Tue Feb 4, 2020, 05:38 PM

3. Patty Hearst and her husband are the only two really came out of this well ...

Steven Weed Wiki: Where Is Patty Hearst’s Ex-Fiancé Today?

By: Amrutha Srivatsa - Published: February 12, 2018 at 6:13 am


If you followed Patty Hearst’s story, then we’re sure you’re wondering about her former fiancé, Steven Weed. She was 19 years old when she was kidnapped from her California apartment. When she was on the run, Weed wrote a book about his search for her. Steven Weed and Patty Hearst’s story soon became a sensation, and we have the details.

Where is Steven Weed today? The man who was going to marry the American heiress was left alone to worry about her, after Hearst declared she was joining the Symbionese Liberation Army, her kidnappers.

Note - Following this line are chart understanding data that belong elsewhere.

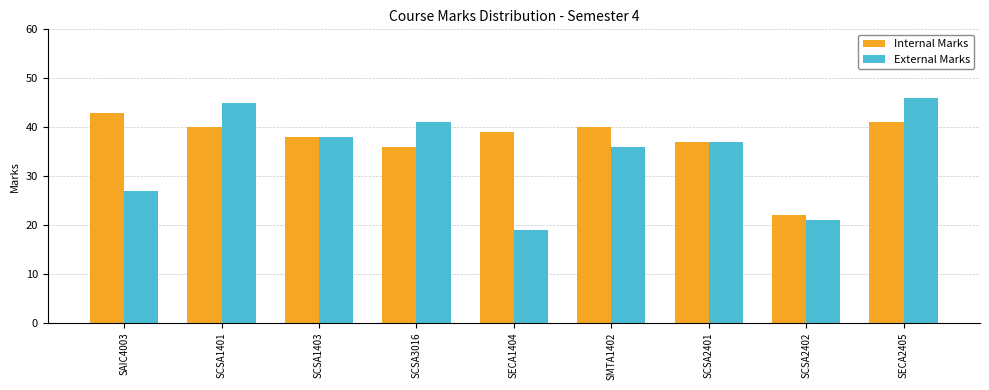

What is the value of the Internal Marks bar at the 1st from the left?

43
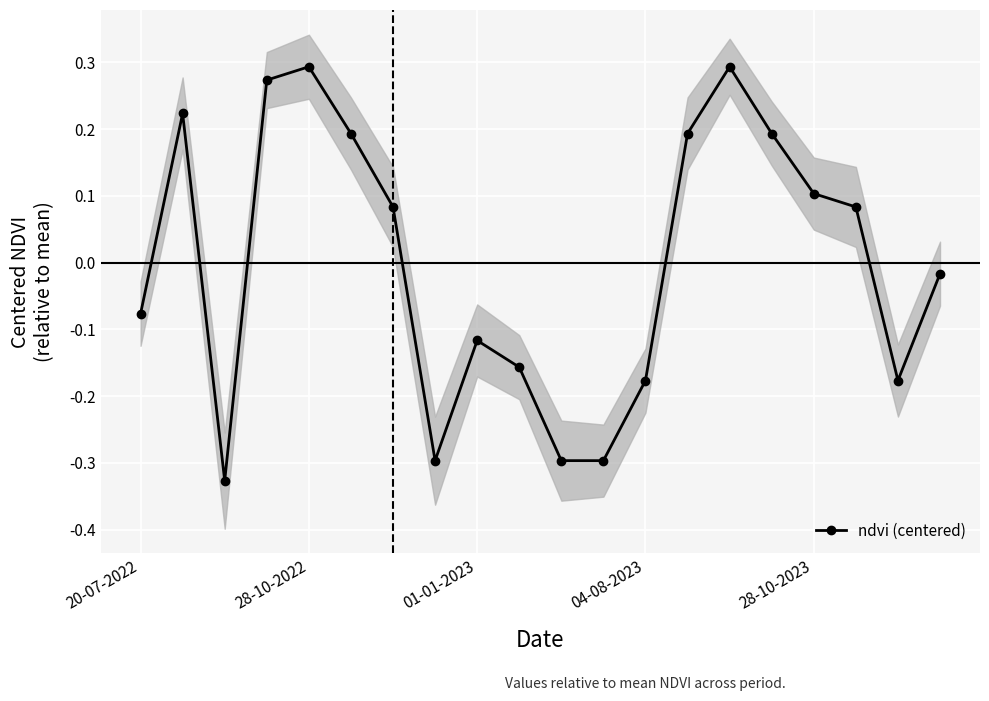

What is the minimum value shown in the chart?

-0.3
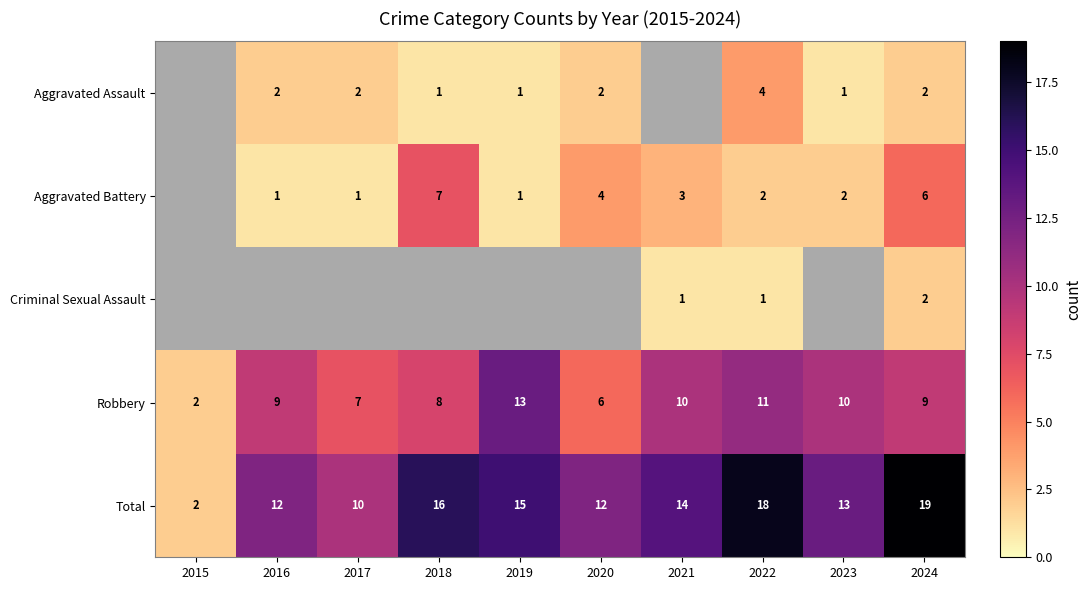

Is it true that Total equals 17 at 2017?

False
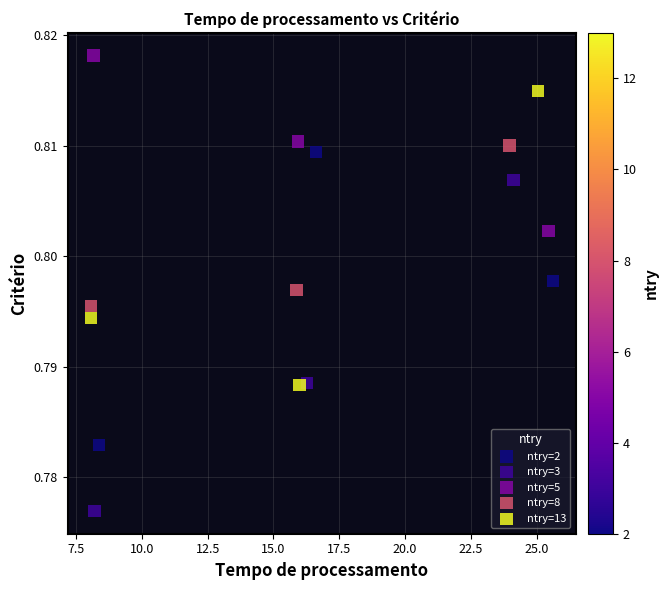

Which series contains the lowest Y value?

ntry=3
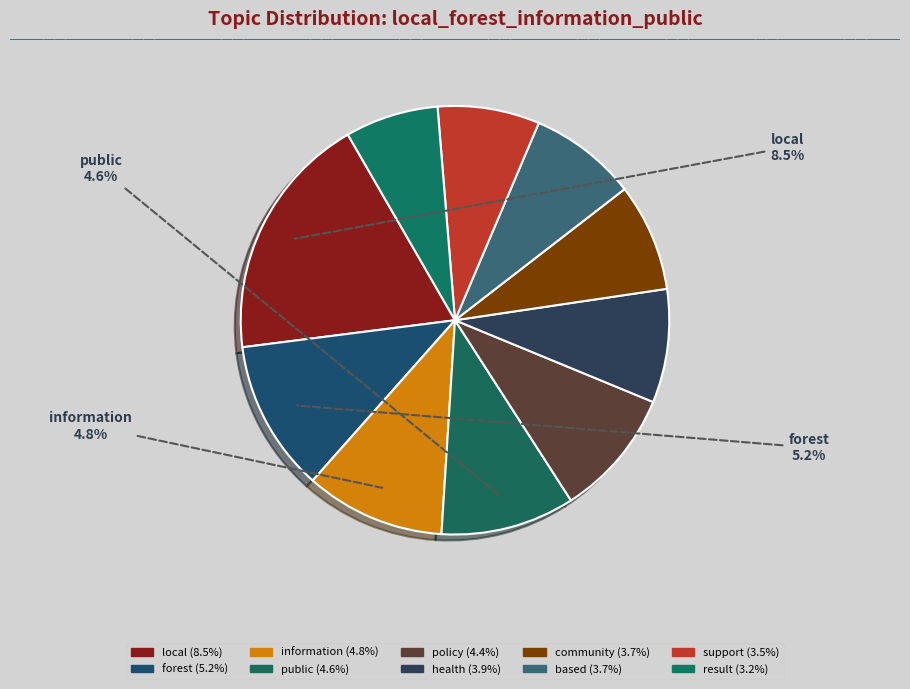

To the nearest percent, what is the difference between the information and policy slice percentages?

1%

While Steven Weed was dating Hearst, it seems like her family opposed.

He was her math teacher at Crystal Springs School for Girls, and after her daughter’s kidnapping, Catherine Hearst said, “Whatever happened to the real men in this world? Men like Clark Gable? No one would have carried off my daughter if there had been a real man there.”

Steven Weed, who was at that time 26, was living with his fiancé, 19-year-old Patricia Hearst. The heiress was the granddaughter of publishing mogul, William Randolph Hearst.

The Symbionese Liberation Army (SLA) barged into her Berkeley apartment, beat up Weed, and took Hearst.


Hearst married one of her bodyguards, Bernard Shaw after her release, and Weed was nowhere in her mind.

Weed wrote a book, My Search for Patty Hearst, while she was still fleeing from the law. In it, he mentioned that they were just like any other couple who were in love, and thinking about getting married.

He was last believed to be working as a realtor in Menlo Park.